One well established wisdom of the “LEAN” methodology is the importance to validate. A lot of methods for this exists that does not require any code but sometimes it may be easier and faster to code a small segment of the product that needs validation, knowing full well that this code may not partially or wholly be reusable again.
This sounds like a very inefficient idea. After all we shouldn’t touch code until we have validated in other ways. But to be honest the practice of writing code, especially one that we don’t expect to scale to large users is not very difficult. Much of the time of production level code is spent on the reviews and details that will make sure the code is secure, well integrated, fast and scalable.
We should however make a habit of writing code that is for validation and experimentation only which does not need to be any of these four things (except for maybe secure, depending on whether we are using any private and real data).
Much of our idea of what building software is that we are making a monolithic structure that once settled is part of the final work. Even when we make corrections or changes we are still working on the “production code” which is the user facing part of our website. We should however make a cultural shift and be comfortable thinking that up to some 30% of the code our engineers produce may be for experimental and discovery projects which will likely be thrown away.
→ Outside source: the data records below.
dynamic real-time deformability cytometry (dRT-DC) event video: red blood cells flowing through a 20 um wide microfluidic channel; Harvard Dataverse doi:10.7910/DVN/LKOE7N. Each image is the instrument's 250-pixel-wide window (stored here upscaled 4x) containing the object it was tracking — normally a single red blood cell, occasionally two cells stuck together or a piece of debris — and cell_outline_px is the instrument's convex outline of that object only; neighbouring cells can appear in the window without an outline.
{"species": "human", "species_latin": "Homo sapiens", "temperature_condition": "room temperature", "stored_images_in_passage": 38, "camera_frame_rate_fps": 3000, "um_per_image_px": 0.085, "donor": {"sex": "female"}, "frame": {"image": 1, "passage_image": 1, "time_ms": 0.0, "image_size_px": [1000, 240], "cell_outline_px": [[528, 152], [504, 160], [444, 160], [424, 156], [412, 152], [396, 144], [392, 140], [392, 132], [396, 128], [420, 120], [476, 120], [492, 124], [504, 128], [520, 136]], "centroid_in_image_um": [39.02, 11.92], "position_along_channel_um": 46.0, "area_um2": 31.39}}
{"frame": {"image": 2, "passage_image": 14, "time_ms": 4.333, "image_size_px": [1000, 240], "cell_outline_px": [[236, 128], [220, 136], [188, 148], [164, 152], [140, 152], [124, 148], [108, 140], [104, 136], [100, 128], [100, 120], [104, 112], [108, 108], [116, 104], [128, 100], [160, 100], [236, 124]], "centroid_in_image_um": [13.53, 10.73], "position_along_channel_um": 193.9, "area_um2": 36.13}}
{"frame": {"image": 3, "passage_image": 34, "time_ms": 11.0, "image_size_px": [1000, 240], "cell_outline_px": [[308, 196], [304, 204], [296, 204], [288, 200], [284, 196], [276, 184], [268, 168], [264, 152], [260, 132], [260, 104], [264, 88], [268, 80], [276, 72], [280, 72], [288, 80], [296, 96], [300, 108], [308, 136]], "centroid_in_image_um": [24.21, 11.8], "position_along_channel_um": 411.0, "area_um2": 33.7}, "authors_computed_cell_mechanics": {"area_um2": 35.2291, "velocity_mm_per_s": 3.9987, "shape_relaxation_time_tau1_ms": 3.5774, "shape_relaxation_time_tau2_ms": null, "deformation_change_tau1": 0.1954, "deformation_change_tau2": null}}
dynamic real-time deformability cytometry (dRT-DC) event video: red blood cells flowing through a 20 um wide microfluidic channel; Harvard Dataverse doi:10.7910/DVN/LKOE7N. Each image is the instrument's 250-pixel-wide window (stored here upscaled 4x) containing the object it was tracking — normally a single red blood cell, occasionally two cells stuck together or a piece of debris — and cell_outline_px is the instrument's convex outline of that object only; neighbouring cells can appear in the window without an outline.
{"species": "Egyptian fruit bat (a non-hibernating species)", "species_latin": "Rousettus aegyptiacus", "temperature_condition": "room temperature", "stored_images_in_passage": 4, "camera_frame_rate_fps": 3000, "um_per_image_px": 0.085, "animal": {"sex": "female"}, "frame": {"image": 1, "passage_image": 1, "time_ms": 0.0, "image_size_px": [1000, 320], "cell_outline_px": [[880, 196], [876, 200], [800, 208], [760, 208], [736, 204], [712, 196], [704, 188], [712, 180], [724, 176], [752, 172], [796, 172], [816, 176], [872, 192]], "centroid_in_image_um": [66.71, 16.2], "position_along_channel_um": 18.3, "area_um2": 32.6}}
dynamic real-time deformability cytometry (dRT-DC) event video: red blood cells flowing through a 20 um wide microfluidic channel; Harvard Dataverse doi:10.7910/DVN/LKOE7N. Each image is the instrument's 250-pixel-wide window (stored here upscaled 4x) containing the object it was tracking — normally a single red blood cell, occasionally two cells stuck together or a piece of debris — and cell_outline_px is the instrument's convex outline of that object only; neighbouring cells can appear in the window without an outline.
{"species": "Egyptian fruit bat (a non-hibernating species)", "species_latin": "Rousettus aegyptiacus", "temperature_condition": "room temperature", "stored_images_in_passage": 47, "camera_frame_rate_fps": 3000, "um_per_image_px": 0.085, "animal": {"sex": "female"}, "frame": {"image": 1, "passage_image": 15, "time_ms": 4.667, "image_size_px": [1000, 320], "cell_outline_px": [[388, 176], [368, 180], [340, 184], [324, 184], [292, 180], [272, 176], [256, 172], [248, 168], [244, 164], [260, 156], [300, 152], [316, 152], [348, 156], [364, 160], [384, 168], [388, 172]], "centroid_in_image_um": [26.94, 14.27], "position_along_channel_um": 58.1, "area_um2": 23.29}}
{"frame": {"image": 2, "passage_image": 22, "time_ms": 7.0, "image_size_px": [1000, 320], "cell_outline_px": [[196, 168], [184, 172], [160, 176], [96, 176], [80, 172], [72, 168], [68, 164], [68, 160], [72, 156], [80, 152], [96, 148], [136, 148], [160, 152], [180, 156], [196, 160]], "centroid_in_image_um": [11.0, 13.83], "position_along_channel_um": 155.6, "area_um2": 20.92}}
This is not a waste of resources. I strongly believe that we focus too much of our cost calculations in software development on deliverable end products. But building a software is more than the end product, and especially so for teams that take the time to research, experiment and validate their ideas.
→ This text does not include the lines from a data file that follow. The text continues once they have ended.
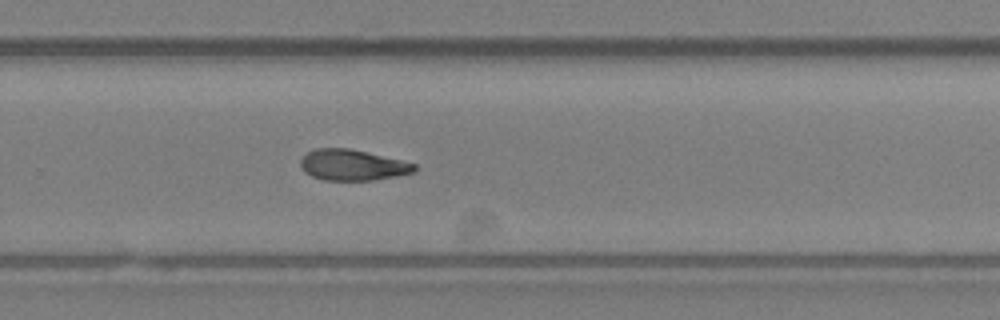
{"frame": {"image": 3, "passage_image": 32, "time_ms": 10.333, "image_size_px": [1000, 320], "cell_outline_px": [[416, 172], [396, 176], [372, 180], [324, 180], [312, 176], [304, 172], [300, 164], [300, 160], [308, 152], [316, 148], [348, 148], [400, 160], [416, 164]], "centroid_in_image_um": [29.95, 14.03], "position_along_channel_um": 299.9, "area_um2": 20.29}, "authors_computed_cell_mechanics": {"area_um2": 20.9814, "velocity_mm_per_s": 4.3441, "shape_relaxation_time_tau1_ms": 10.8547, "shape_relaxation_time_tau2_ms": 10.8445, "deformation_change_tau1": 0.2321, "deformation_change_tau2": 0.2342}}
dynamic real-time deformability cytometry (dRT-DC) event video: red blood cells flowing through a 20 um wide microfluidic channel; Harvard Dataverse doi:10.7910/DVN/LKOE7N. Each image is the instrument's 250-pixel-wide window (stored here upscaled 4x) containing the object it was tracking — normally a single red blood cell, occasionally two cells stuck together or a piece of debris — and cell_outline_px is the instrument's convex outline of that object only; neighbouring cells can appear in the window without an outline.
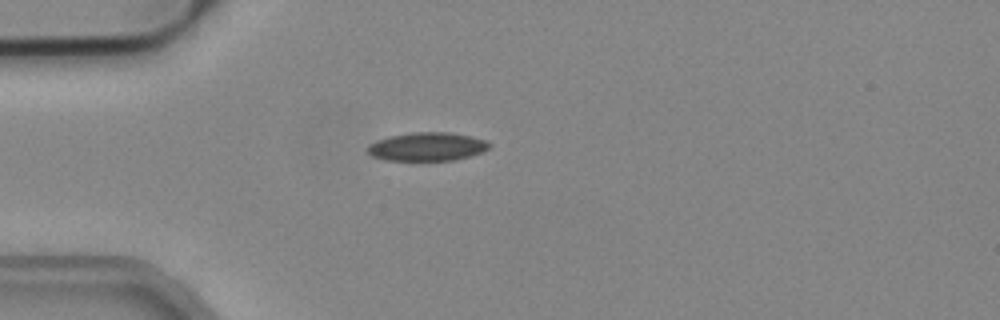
{"species": "common noctule bat (a hibernating species)", "species_latin": "Nyctalus noctula", "temperature_condition": "cold", "stored_images_in_passage": 39, "camera_frame_rate_fps": 3000, "um_per_image_px": 0.085, "animal": {"sex": "male", "body_mass_g": 19.2, "forearm_length_mm": 51.8}, "frame": {"image": 1, "passage_image": 1, "time_ms": 0.0, "image_size_px": [1000, 320], "cell_outline_px": [[492, 144], [484, 152], [472, 156], [456, 160], [384, 160], [372, 156], [368, 152], [368, 144], [376, 140], [392, 136], [412, 132], [448, 132], [488, 140]], "centroid_in_image_um": [36.35, 12.47], "position_along_channel_um": 48.7, "area_um2": 20.29}}
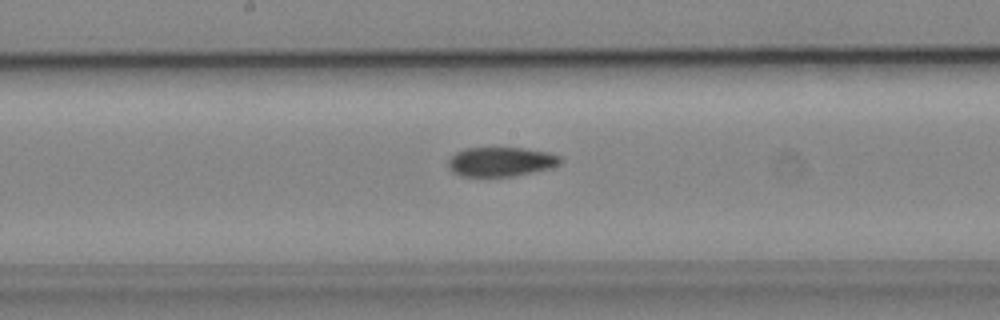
{"frame": {"image": 2, "passage_image": 14, "time_ms": 4.333, "image_size_px": [1000, 320], "cell_outline_px": [[564, 160], [560, 164], [552, 168], [512, 176], [460, 176], [452, 172], [448, 168], [448, 160], [456, 152], [464, 148], [524, 148], [548, 152], [560, 156]], "centroid_in_image_um": [42.59, 13.74], "position_along_channel_um": 205.6, "area_um2": 19.31}}
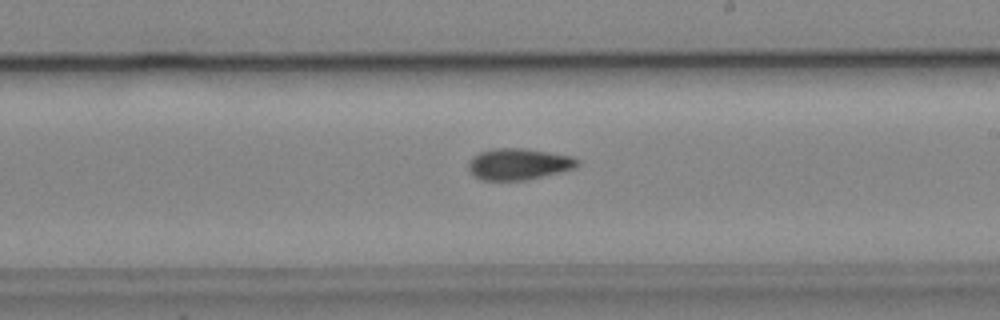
{"frame": {"image": 3, "passage_image": 17, "time_ms": 5.333, "image_size_px": [1000, 320], "cell_outline_px": [[580, 164], [576, 168], [560, 172], [524, 180], [484, 180], [476, 176], [468, 168], [468, 164], [472, 156], [480, 152], [492, 148], [524, 148], [572, 156], [580, 160]], "centroid_in_image_um": [44.11, 13.93], "position_along_channel_um": 244.9, "area_um2": 19.88}}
When is building code necessary to test an idea? This is a key question and I’ll try to answer with something other than “it depends”.
Validation should start first with research that can be done without any product work, meaning not building mockups or code yet. This research includes market research, talking with clients, getting information about user flows and habits that will inform their use of the code. The next step would be visualizing the implementation through mockups and inviting users to comment on those; which will elicit much more precise reactions.
Often though some ideas will need interactivity or complex steps. In these cases talking the user through a process or showing sequential mockups will not give the entire picture. It would be better if they could in fact play with the concept on the screen.
An area where this matters a lot is likely new UI experiences that include dragging and movement as well as interactions with mouse and hand movements. These are the types of cases where the interaction is not easy to describe to users and describing will give you potentially flawed data.
Another use case is when user input can’t exactly be trusted. It’s generally better to let users try something than simply ask them “does this make sense” or “would you click that”. Until given the actual tools to interact with we can’t measure whether users will actually do these. A significant benefit of writing the code is that we can release the idea to users without actively observing them and record their actions.
Another reason it would make sense to code some segment of our app to test is to connect it to their data. If our app is data intensive, whether a specific UI change or tool would be useful to them would require them looking at their own data. Designers showing users hypothetical and out of context pretty graphs is not going to help users make a good judgement on whether something is useful. Because your data layer is separate from your front end, you can connect your data to experimental uses as well (being mindful of security again).
An important missing part of this equation is handling engineering expectations. If your company only ever praises and validates code that is merged into production for general release then your engineers won’t want to work on code that will be “thrown away”. You need to make sure that your entire team, from engineers to managers, understand the value of validation and that code produced for this effort gives you more reliable data and saves you engineering time down the line.